This week is all about Louisiana inspired desserts. We’ve already discussed the praline and Bananas Foster, and I think it’s time to lighten things up – not all desserts have to be fattening and full of sugar. Some of the best desserts are full of fruit….and liquor….and are of the drinkable variety!
Cherries Jubilee is a popular dessert at Antoine’s in New Orleans. Antoine’s is the oldest family-run restaurant in the country and has invented some classics like Oysters Rockefeller and Eggs Sardou. Similar to Bananas Foster, Cherries Jubilee is doused in liquor, set on fire and served over ice cream. Let’s lose the flames and ice cream, and enjoy a sparkling cocktail instead!
I found this recipe at Drink of the Week, and thought it sounded pretty good. Just a few notes – first, definitely take your time to muddle the cherries well. The contents of the shaker are poured (not strained) into the glass – so you don’t want chunky fruit messing up the texture of the drink. Second, choose a sparkling wine that is on the sweet side – stay away from Brut or Extra Dry. This will help counter the punch of the Bourbon and the bitters, and will compliment the sweet cherries. Third, use decent Bourbon. I had some cheap stuff on hand for the first go around, and I was contemplating nixing this cocktail altogether. Then I made a trip to the liquor store, and bought something off the middle shelf – and now this drink is a festive keeper!

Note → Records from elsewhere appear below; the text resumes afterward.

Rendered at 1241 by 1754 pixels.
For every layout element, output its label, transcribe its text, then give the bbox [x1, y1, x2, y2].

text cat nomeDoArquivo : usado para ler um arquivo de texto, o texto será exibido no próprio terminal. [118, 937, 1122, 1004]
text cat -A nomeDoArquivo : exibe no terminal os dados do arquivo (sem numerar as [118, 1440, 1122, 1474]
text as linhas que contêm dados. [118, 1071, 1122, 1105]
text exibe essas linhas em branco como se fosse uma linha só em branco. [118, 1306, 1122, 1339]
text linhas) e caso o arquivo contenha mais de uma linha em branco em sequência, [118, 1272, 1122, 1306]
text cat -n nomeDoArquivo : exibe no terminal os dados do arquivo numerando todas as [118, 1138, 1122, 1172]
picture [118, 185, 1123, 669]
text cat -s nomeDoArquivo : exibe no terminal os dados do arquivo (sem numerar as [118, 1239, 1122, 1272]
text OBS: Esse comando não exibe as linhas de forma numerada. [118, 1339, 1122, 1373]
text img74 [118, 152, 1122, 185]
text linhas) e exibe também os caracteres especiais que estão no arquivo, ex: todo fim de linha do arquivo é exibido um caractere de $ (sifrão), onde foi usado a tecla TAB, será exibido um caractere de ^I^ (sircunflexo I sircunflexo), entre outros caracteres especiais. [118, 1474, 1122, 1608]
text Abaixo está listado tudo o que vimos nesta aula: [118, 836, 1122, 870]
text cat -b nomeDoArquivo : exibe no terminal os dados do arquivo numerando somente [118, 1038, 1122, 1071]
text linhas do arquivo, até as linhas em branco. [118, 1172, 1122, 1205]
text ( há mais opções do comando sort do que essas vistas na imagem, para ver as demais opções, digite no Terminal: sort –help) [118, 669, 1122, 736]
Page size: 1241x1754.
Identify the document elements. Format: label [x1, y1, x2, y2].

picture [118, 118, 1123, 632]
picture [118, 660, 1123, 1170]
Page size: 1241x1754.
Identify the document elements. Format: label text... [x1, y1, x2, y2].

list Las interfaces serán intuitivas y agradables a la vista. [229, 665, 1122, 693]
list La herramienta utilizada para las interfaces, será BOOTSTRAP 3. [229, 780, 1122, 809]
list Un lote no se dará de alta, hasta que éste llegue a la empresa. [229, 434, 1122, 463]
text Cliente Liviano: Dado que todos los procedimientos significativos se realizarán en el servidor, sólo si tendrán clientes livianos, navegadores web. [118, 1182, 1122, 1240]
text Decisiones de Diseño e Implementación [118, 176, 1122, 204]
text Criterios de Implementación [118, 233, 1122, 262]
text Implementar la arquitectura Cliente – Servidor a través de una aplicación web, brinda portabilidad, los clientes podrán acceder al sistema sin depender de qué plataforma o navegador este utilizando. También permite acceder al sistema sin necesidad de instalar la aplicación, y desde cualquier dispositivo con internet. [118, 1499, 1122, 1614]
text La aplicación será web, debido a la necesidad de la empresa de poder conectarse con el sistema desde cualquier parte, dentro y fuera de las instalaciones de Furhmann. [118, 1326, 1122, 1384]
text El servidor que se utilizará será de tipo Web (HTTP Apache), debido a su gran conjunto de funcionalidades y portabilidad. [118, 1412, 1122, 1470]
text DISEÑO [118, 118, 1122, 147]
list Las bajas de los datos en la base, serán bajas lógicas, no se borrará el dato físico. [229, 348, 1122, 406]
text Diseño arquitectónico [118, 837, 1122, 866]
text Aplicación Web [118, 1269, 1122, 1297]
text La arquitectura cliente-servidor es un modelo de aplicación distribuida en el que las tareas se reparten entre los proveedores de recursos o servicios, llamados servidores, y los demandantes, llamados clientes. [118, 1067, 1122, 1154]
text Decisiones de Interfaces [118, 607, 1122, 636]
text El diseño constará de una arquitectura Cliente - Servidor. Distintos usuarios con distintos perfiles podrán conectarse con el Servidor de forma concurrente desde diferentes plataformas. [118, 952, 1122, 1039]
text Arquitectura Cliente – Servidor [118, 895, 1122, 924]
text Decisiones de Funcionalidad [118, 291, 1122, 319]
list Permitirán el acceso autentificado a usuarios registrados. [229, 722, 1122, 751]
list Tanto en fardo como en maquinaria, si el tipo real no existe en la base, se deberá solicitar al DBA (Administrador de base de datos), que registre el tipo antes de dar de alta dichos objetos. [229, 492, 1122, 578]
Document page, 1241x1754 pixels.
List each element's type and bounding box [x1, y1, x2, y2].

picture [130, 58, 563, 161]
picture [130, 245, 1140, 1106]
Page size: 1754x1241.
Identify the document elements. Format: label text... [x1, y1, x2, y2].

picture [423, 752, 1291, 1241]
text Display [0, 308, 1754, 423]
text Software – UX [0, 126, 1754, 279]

Cherries Jubilee Champagne Cocktail (for 2)
2 Oz. frozen cherries
3 Oz. Bourbon
1/2 oz. lemon juice
Dash of bitters
With a wooden spoon, muddle cherries and Bourbon in a cocktail shaker. Add lemon juice and shake for 1 minute. Pour Bourbon/cherry mix into champagne flutes. Top with champagne and a dash of bitters.
Not only is this drink light and flavorful, it’s pretty too! It would make a perfect addition to any Valentine’s Day date!
Recipe courtesy of Drink of the Week.